9. En troisième et dernier lieu, il ressort des pièces des dossiers que l’arrêté attaqué prévoit que l’ensemble des activités de formations dispensées en vue de l’obtention de la capacité en droit se compose de cours magistraux, éventuellement assortis de travaux dirigés ou travaux pratiques, de ” projets tutorés ” et présentant un caractère académique et professionnel, en droit privé et sciences criminelles et en droit public, notamment en droit civil, droit constitutionnel, droit administratif et droit pénal, complétés, le cas échéant, par un stage professionnel, des séquences d’observation ou de mise en situation professionnelle, des projets individuels et collectifs, des rapports d’études et qu’elles doivent correspondre au minimum à l’équivalent de 300 heures d’enseignements et d’encadrement pédagogique auxquelles peuvent s’ajouter, sur décision des établissements et sur la base du volontariat pour les étudiants, des enseignements complémentaires de remise à niveau en expression écrite et orale. En outre, l’arrêté attaqué dispose que les titulaires du certificat de capacité en droit ayant obtenu une note moyenne au moins égale à 10 sur 20 peuvent s’inscrire en première année de licence mention droit. Il ne ressort ainsi pas des pièces des dossiers que cet arrêté, alors même qu’il permet aux établissements d’enseignement supérieur de ramener la durée de la formation de la capacité en droit de deux ans à un an, alors que cette formation était antérieurement de deux ans, et qu’il a diminué le nombre minimum d’heures de formation antérieurement prévu par le décret du

30 mars 1956, tout en y incluant des formations plus diversifiées, est, au regard de l’objet de la capacité en droit, qui est d’assurer une formation correspondant aux besoins des milieux professionnels tout en permettant à des étudiants d’accéder à des études supérieures, entaché d’erreur manifeste d’appréciation.

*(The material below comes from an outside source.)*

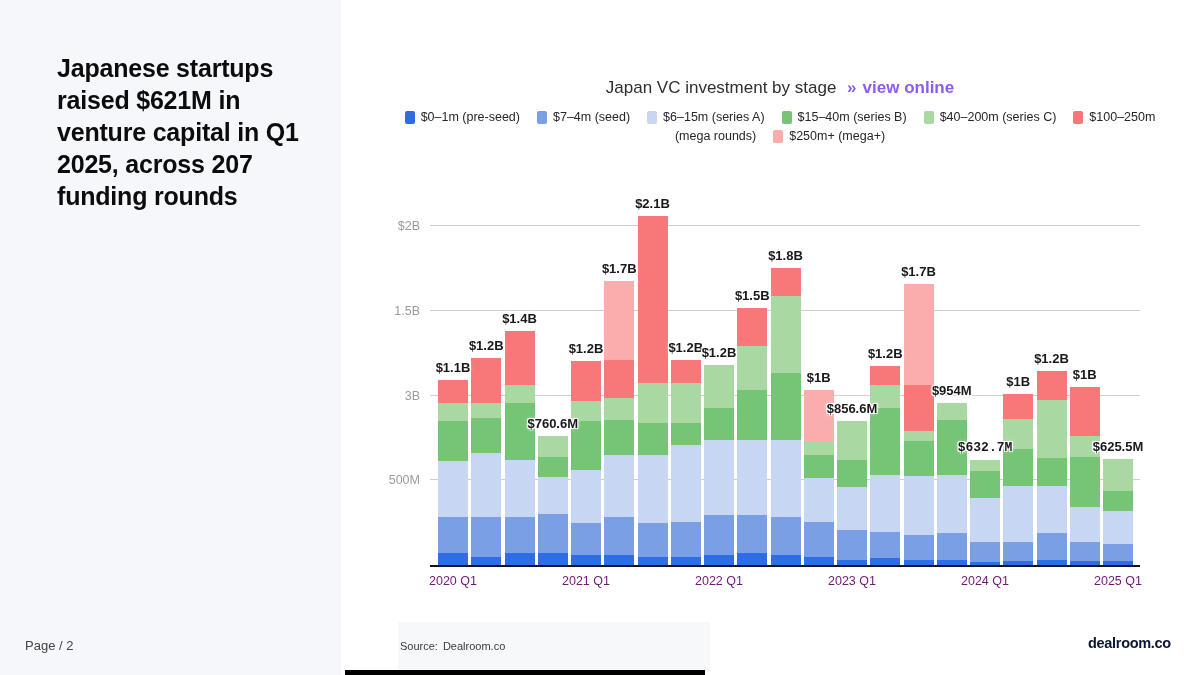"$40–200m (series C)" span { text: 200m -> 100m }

10. Il résulte de tout ce qui précède que le syndicat FO ESR, l’association Cap-Assas, Mme D et M. A ne sont pas fondés à demander l’annulation de l’arrêté du 25 septembre 2021 qu’ils attaquent. Leurs requêtes doivent, par suite, être rejetée, y compris leurs conclusions à fin d’injonction présentées au titre de l’article L. 911-1 du code de justice administrative et leurs conclusions tendant à l’application de l’article L. 761-1 du même code.

D E C I D E :

————–

Article 1er : Les requêtes du syndicat FO ESR, de l’association Cap-Assas, de Mme D et de M. A sont rejetées.

Article 2 : La présente décision sera notifiée au syndicat Force ouvrière de l’enseignement supérieur et de la recherche, à l’association Cap-Assas, à Mme C D, à M. B A, à la ministre de l’enseignement supérieur et de la recherche et au ministre délégué aux outre-mer.